[Circuit design data]
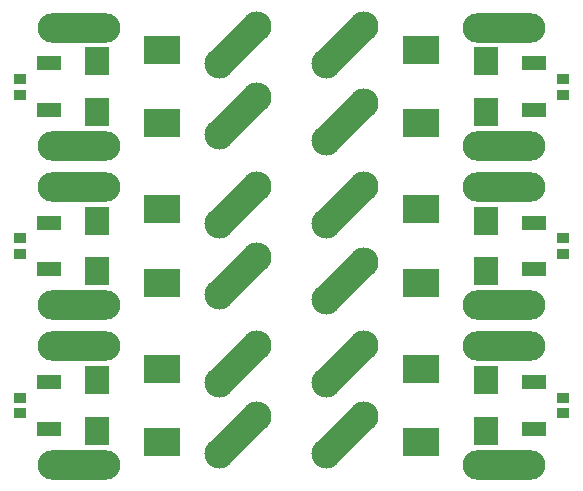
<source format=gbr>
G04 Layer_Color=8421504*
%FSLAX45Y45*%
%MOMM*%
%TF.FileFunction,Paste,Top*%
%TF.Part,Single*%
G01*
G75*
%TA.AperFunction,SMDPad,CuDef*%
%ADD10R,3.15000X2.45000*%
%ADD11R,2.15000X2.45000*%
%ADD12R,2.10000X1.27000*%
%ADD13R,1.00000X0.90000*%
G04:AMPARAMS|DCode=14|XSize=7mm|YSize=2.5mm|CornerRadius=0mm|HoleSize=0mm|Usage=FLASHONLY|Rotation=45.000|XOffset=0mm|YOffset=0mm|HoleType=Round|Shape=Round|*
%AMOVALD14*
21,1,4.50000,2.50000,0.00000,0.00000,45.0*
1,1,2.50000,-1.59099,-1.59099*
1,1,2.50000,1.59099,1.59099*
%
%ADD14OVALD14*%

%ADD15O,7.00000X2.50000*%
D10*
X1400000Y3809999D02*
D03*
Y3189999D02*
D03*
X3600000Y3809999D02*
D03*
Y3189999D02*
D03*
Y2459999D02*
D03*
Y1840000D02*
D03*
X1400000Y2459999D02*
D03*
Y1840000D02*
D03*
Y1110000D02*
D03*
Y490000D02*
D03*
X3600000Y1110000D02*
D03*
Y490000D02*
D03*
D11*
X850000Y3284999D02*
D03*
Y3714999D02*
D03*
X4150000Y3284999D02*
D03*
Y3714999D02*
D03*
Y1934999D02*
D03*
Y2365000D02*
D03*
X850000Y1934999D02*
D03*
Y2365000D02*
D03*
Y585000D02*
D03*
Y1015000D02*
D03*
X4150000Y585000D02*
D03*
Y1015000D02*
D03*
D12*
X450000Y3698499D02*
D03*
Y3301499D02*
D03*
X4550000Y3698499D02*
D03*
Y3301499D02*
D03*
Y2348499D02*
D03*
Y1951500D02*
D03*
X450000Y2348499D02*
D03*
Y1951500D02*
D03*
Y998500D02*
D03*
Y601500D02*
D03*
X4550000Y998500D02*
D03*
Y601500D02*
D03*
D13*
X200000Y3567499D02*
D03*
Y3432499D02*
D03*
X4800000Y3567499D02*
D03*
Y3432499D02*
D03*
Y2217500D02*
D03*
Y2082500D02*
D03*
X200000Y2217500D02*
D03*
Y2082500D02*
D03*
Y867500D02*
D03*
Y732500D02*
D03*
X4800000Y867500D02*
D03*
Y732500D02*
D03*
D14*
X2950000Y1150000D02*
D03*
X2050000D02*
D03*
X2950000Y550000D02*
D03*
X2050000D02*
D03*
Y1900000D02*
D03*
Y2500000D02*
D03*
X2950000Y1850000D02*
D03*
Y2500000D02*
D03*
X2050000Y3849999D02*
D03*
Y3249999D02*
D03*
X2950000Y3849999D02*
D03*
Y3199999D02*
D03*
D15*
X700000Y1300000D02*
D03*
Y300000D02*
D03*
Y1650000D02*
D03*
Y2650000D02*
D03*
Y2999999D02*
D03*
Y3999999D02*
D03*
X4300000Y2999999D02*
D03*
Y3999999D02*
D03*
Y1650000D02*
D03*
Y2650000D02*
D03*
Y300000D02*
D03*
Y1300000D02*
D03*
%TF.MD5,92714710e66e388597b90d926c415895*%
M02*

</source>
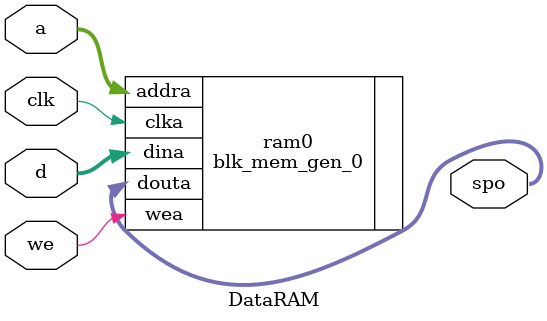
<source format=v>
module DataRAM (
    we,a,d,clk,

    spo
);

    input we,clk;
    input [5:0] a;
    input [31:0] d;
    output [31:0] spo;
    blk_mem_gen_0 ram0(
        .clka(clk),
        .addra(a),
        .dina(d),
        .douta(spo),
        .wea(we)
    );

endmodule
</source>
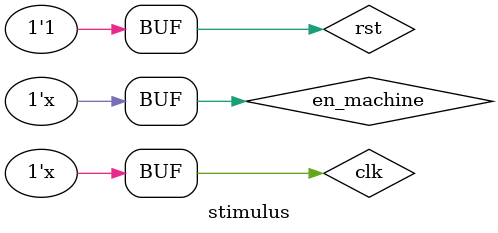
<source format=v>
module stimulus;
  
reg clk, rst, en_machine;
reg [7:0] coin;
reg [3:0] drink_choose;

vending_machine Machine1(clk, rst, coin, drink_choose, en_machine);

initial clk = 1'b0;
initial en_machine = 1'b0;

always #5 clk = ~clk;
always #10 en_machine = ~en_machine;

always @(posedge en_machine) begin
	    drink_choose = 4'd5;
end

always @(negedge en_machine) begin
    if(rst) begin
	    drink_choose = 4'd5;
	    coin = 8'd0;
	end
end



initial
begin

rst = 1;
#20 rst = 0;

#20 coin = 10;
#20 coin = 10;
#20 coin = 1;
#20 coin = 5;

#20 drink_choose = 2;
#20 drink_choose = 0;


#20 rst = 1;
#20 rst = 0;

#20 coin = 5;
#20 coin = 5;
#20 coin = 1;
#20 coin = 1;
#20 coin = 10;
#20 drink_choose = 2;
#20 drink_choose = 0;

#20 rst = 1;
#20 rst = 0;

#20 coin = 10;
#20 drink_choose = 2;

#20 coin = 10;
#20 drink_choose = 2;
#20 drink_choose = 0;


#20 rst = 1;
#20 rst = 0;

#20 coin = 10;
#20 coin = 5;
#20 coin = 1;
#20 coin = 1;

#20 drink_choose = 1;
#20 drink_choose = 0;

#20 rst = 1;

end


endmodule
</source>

__About this exercise__:
Reproduce all of the data exactly, omitting each picture it holds.

__Result of the task__:
<source format=gbr>
G04 Layer_Color=8421504*
%FSLAX45Y45*%
%MOMM*%
%TF.FileFunction,Paste,Top*%
%TF.Part,Single*%
G01*
G75*
%TA.AperFunction,SMDPad,CuDef*%
%ADD10R,3.15000X2.45000*%
%ADD11R,2.15000X2.45000*%
%ADD12R,2.10000X1.27000*%
%ADD13R,1.00000X0.90000*%
G04:AMPARAMS|DCode=14|XSize=7mm|YSize=2.5mm|CornerRadius=0mm|HoleSize=0mm|Usage=FLASHONLY|Rotation=45.000|XOffset=0mm|YOffset=0mm|HoleType=Round|Shape=Round|*
%AMOVALD14*
21,1,4.50000,2.50000,0.00000,0.00000,45.0*
1,1,2.50000,-1.59099,-1.59099*
1,1,2.50000,1.59099,1.59099*
%
%ADD14OVALD14*%

%ADD15O,7.00000X2.50000*%
D10*
X1400000Y3809999D02*
D03*
Y3189999D02*
D03*
X3600000Y3809999D02*
D03*
Y3189999D02*
D03*
Y2459999D02*
D03*
Y1840000D02*
D03*
X1400000Y2459999D02*
D03*
Y1840000D02*
D03*
Y1110000D02*
D03*
Y490000D02*
D03*
X3600000Y1110000D02*
D03*
Y490000D02*
D03*
D11*
X850000Y3284999D02*
D03*
Y3714999D02*
D03*
X4150000Y3284999D02*
D03*
Y3714999D02*
D03*
Y1934999D02*
D03*
Y2365000D02*
D03*
X850000Y1934999D02*
D03*
Y2365000D02*
D03*
Y585000D02*
D03*
Y1015000D02*
D03*
X4150000Y585000D02*
D03*
Y1015000D02*
D03*
D12*
X450000Y3698499D02*
D03*
Y3301499D02*
D03*
X4550000Y3698499D02*
D03*
Y3301499D02*
D03*
Y2348499D02*
D03*
Y1951500D02*
D03*
X450000Y2348499D02*
D03*
Y1951500D02*
D03*
Y998500D02*
D03*
Y601500D02*
D03*
X4550000Y998500D02*
D03*
Y601500D02*
D03*
D13*
X200000Y3567499D02*
D03*
Y3432499D02*
D03*
X4800000Y3567499D02*
D03*
Y3432499D02*
D03*
Y2217500D02*
D03*
Y2082500D02*
D03*
X200000Y2217500D02*
D03*
Y2082500D02*
D03*
Y867500D02*
D03*
Y732500D02*
D03*
X4800000Y867500D02*
D03*
Y732500D02*
D03*
D14*
X2950000Y1150000D02*
D03*
X2050000D02*
D03*
X2950000Y550000D02*
D03*
X2050000D02*
D03*
Y1900000D02*
D03*
Y2500000D02*
D03*
X2950000Y1850000D02*
D03*
Y2500000D02*
D03*
X2050000Y3849999D02*
D03*
Y3249999D02*
D03*
X2950000Y3849999D02*
D03*
Y3199999D02*
D03*
D15*
X700000Y1300000D02*
D03*
Y300000D02*
D03*
Y1650000D02*
D03*
Y2650000D02*
D03*
Y2999999D02*
D03*
Y3999999D02*
D03*
X4300000Y2999999D02*
D03*
Y3999999D02*
D03*
Y1650000D02*
D03*
Y2650000D02*
D03*
Y300000D02*
D03*
Y1300000D02*
D03*
%TF.MD5,92714710e66e388597b90d926c415895*%
M02*

</source>
<source format=v>
module DataRAM (
    we,a,d,clk,

    spo
);

    input we,clk;
    input [5:0] a;
    input [31:0] d;
    output [31:0] spo;
    blk_mem_gen_0 ram0(
        .clka(clk),
        .addra(a),
        .dina(d),
        .douta(spo),
        .wea(we)
    );

endmodule
</source>
<source format=v>
module stimulus;
  
reg clk, rst, en_machine;
reg [7:0] coin;
reg [3:0] drink_choose;

vending_machine Machine1(clk, rst, coin, drink_choose, en_machine);

initial clk = 1'b0;
initial en_machine = 1'b0;

always #5 clk = ~clk;
always #10 en_machine = ~en_machine;

always @(posedge en_machine) begin
	    drink_choose = 4'd5;
end

always @(negedge en_machine) begin
    if(rst) begin
	    drink_choose = 4'd5;
	    coin = 8'd0;
	end
end



initial
begin

rst = 1;
#20 rst = 0;

#20 coin = 10;
#20 coin = 10;
#20 coin = 1;
#20 coin = 5;

#20 drink_choose = 2;
#20 drink_choose = 0;


#20 rst = 1;
#20 rst = 0;

#20 coin = 5;
#20 coin = 5;
#20 coin = 1;
#20 coin = 1;
#20 coin = 10;
#20 drink_choose = 2;
#20 drink_choose = 0;

#20 rst = 1;
#20 rst = 0;

#20 coin = 10;
#20 drink_choose = 2;

#20 coin = 10;
#20 drink_choose = 2;
#20 drink_choose = 0;


#20 rst = 1;
#20 rst = 0;

#20 coin = 10;
#20 coin = 5;
#20 coin = 1;
#20 coin = 1;

#20 drink_choose = 1;
#20 drink_choose = 0;

#20 rst = 1;

end


endmodule
</source>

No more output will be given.